Situatieschets: Construeer een driehoek ΔABC als gegeven is, ∠A en de deellijn da uit hoek A.
Mijn bevindingen: Zoals in bijgaande figuur is te zien, bepaalde ik de cirkelboog van waaruit men de zijde a onder de gegeven hoek ∠A kan zien. De middelloodlijn van BC snijdt de omgeschreven cirkel van ΔABC in E (zie figuur). Het is evident dat de bg(BE) bg(CE) alsook BE = CE. Het verlengde van de gezochte deellijn da uit A zal dus door E gaan.
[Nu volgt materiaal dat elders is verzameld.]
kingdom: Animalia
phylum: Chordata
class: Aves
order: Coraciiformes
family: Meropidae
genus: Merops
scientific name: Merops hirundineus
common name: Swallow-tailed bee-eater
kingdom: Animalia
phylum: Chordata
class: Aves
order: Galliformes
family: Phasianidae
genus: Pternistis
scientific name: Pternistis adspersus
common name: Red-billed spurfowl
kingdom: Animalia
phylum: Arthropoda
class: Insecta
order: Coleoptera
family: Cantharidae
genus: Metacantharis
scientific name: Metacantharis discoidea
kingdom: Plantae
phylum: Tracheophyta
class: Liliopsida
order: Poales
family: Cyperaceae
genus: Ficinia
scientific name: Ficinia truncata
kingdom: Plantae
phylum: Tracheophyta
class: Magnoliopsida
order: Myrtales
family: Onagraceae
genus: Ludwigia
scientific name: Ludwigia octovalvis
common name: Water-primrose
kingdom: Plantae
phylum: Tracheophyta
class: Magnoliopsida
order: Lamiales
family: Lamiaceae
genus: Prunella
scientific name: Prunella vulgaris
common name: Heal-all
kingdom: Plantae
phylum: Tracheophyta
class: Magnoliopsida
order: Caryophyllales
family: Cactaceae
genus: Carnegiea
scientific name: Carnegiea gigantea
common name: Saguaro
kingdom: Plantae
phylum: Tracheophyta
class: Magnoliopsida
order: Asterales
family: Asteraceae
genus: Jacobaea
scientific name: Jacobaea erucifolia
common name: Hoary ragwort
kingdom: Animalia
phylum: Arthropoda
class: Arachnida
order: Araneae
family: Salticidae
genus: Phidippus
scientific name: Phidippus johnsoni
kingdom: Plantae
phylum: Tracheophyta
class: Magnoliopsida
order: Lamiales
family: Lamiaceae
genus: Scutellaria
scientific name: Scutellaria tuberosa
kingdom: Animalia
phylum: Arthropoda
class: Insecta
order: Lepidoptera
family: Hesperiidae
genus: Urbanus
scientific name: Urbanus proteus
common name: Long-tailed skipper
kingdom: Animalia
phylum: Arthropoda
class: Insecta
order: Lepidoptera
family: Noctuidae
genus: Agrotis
Om echter A te kunnen vastleggen zodanig dat da de opgegeven lengte heeft, dient men echter het punt D juist te lokaliseren op BC. Het is nu precies daar waar ik vast loop. Ik dacht o.a. aan de bissectricestelling, da2 = AB.AC - BD.CD, aan de koordenvierhoek ABEC, een verhouding zoeken met een 4e evenredige, enz... wellicht zie ik hier iets over het hoofd.
Ik kwam er wel achter dat er maximaal 2 oplossingen kunnen zijn, soms maar één en als da $>$ a/2 · cotg(∠A/2) is er zelfs geen oplossing.
VRAAG: Graag had ik een tip gekregen om de juiste positie van het punt D gelegen op BC vast te leggen. Mijn oprechte dank voor jullie tussenkomst!